● WHAT THE TASK REQUIRES: Give back, word for word, the lines in the listing below from the one holding "thumb cmc: (643, 882)" down to the one holding "pinky tip: (677, 823)", both ends included.

● PROVIDED RECORDS:
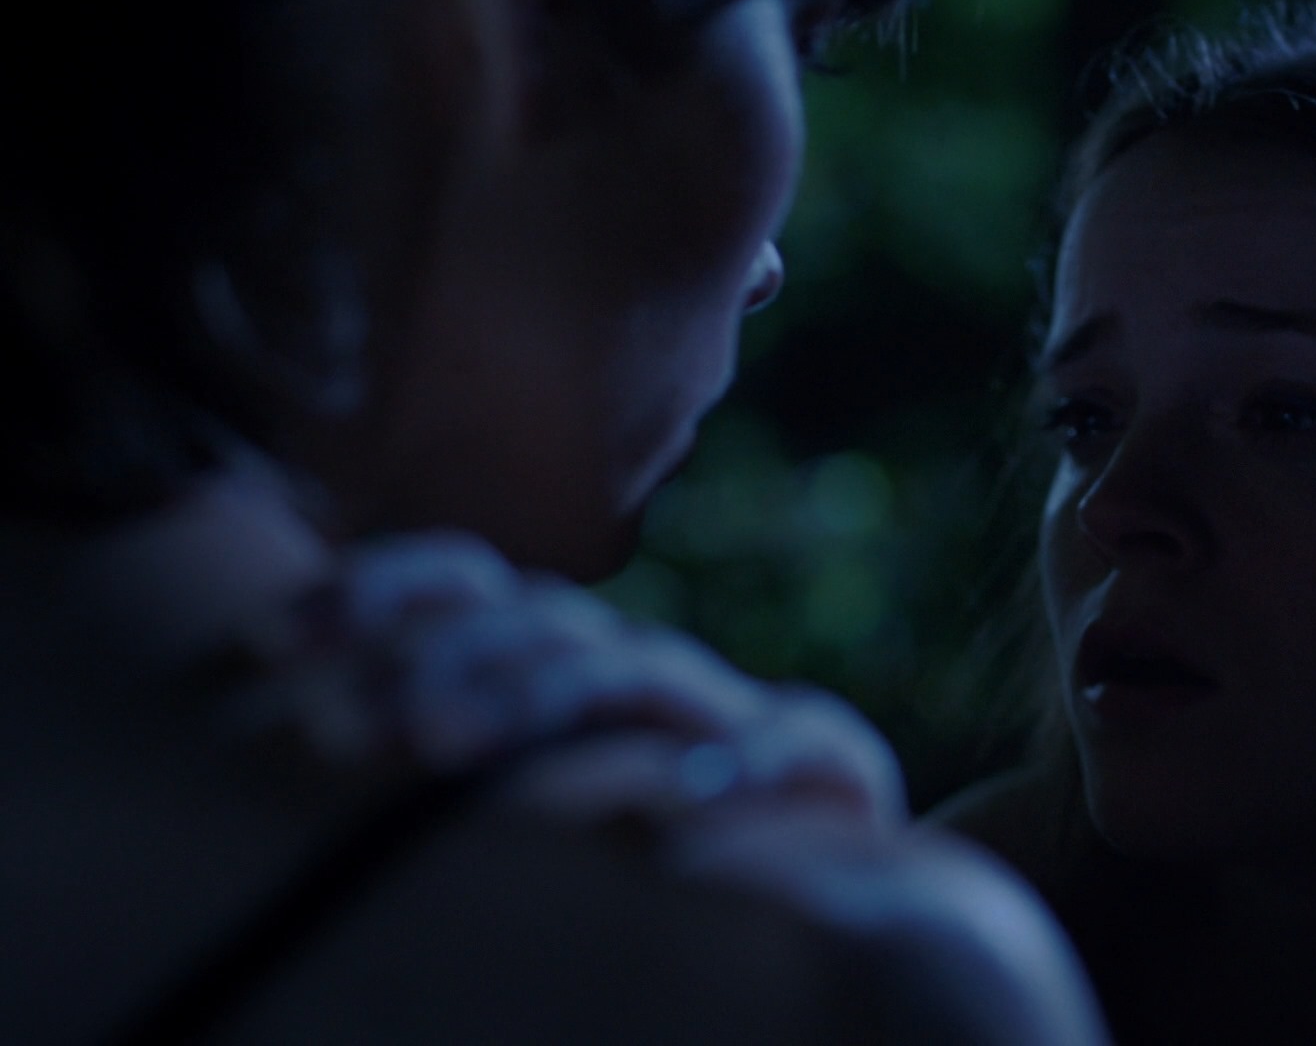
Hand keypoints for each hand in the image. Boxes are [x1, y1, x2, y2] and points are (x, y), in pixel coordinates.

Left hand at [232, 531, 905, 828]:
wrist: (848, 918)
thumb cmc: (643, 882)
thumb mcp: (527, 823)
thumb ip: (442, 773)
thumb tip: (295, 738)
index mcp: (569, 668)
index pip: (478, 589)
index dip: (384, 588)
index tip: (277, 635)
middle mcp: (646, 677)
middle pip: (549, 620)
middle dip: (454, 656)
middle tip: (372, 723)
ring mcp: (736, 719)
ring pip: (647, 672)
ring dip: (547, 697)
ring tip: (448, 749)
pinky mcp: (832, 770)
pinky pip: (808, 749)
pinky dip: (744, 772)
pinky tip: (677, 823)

* * *

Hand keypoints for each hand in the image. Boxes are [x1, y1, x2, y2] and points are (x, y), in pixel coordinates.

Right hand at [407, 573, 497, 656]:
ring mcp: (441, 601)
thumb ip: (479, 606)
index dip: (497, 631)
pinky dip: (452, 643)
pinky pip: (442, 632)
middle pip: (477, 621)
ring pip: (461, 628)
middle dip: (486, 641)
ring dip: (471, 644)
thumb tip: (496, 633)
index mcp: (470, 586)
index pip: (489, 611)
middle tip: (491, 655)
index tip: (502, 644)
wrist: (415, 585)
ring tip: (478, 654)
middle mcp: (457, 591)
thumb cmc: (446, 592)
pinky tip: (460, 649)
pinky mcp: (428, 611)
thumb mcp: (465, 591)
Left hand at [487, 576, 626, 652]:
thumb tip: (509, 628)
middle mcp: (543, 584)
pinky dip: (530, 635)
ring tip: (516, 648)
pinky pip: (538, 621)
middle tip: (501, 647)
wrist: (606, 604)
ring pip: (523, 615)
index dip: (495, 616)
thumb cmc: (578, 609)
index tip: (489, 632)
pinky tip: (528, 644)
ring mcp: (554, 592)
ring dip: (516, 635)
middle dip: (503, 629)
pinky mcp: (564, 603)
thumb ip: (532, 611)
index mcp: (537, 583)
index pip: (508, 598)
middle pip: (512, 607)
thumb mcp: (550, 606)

● RESULT FOR THIS EXERCISE:
thumb cmc: (643, 882)
thumb mcp: (527, 823)
thumb ip: (442, 773)
thumb tip: (295, 738)
index mcp: (569, 668)
index pip: (478, 589)
index dip: (384, 588)
index tip: (277, 635)
middle mcp: (646, 677)
middle pip: (549, 620)
middle dip: (454, 656)
middle tip: (372, 723)
ring mcp: (736, 719)
ring pip: (647, 672)
ring dip: (547, 697)
ring tip: (448, 749)
pinky mcp: (832, 770)
pinky pip: (808, 749)
pinky dip: (744, 772)
pinky tip: (677, 823)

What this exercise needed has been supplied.